On this page

Descriptive statistics

The Descriptive statistics module computes summary statistics for your selected variables. Pick the statistics you need, click the button, and get a results table — one row per variable.

How to use

  1. Select your variables
  2. Open Descriptive statistics from the menu
  3. Check the statistics you want (or apply a preset)
  4. Click Generate descriptive statistics

Results appear in up to two tables: one for numeric variables, one for categorical variables.

Presets

Two presets configure the checkboxes for common use cases:

  • Parametric — mean, standard deviation, minimum, maximum, sample statistics (n-1)
  • Nonparametric — median, minimum, maximum, quartiles (25%, 75%), sample statistics (n-1)

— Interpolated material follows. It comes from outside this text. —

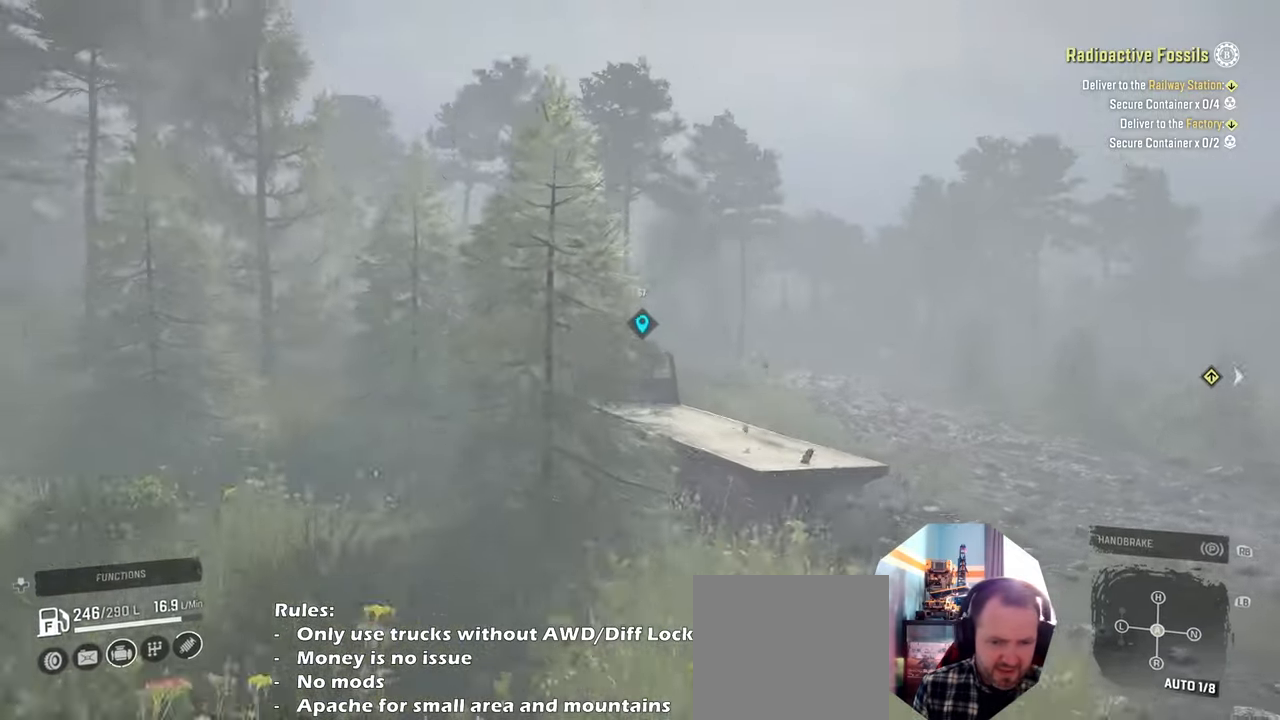
{"buttons": ["R2"], "left_stick": "up-right", "right_stick": "down-left", "events": [[33, "right_stick", "up-left"], [200, "right_stick", "down-left"]]}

Applying a preset clears all other checkboxes first.

Available statistics

Central tendency

Measures of where the “center” of your data lies.

  • Mean — the arithmetic average. Most useful when data is roughly symmetric without extreme outliers.

  • Median — the middle value when data is sorted. More robust than the mean when data is skewed or contains outliers.

Mean vs. median: when these two are close, your data is roughly symmetric. When they diverge, something is pulling the mean away — usually outliers or skew. For example, if the mean salary is $75,000 but the median is $55,000, a few very high salaries are inflating the average. In such cases, the median better represents the “typical” value.

  • Mode — the most frequently occurring value. Can be meaningful for any variable type, but especially for categorical data. A variable can have multiple modes if several values share the highest frequency.

  • Trimmed mean — the mean after removing a percentage of extreme values from both ends. The trim percentage (5–25%, default 10%) controls how much is cut. A 10% trim removes the lowest 10% and the highest 10% of values before averaging. This gives a compromise between the mean (sensitive to outliers) and the median (ignores all but the middle value).

  • Geometric mean — the nth root of the product of values. Appropriate for data that is multiplicative in nature, such as growth rates or ratios. Only computed when all values are positive.

  • Harmonic mean — the reciprocal of the mean of reciprocals. Useful for averaging rates (e.g. speed, efficiency). Only computed when all values are positive.

Dispersion

Measures of how spread out your data is.

  • Minimum and Maximum — the smallest and largest values. Always worth checking — an unexpected minimum (like -999) or maximum (like 999) often signals a data entry error or a missing value code that wasn’t handled.

  • Range — the difference between maximum and minimum. Easy to understand, but highly sensitive to outliers — a single extreme value changes the range dramatically.

  • Variance — the average squared deviation from the mean. Expressed in squared units of the original variable, so if you’re measuring height in centimeters, variance is in cm². This makes it hard to interpret directly — standard deviation is usually more practical.

  • Standard deviation (SD) — the square root of variance. Expressed in the same units as the original variable, making it the most commonly reported measure of spread.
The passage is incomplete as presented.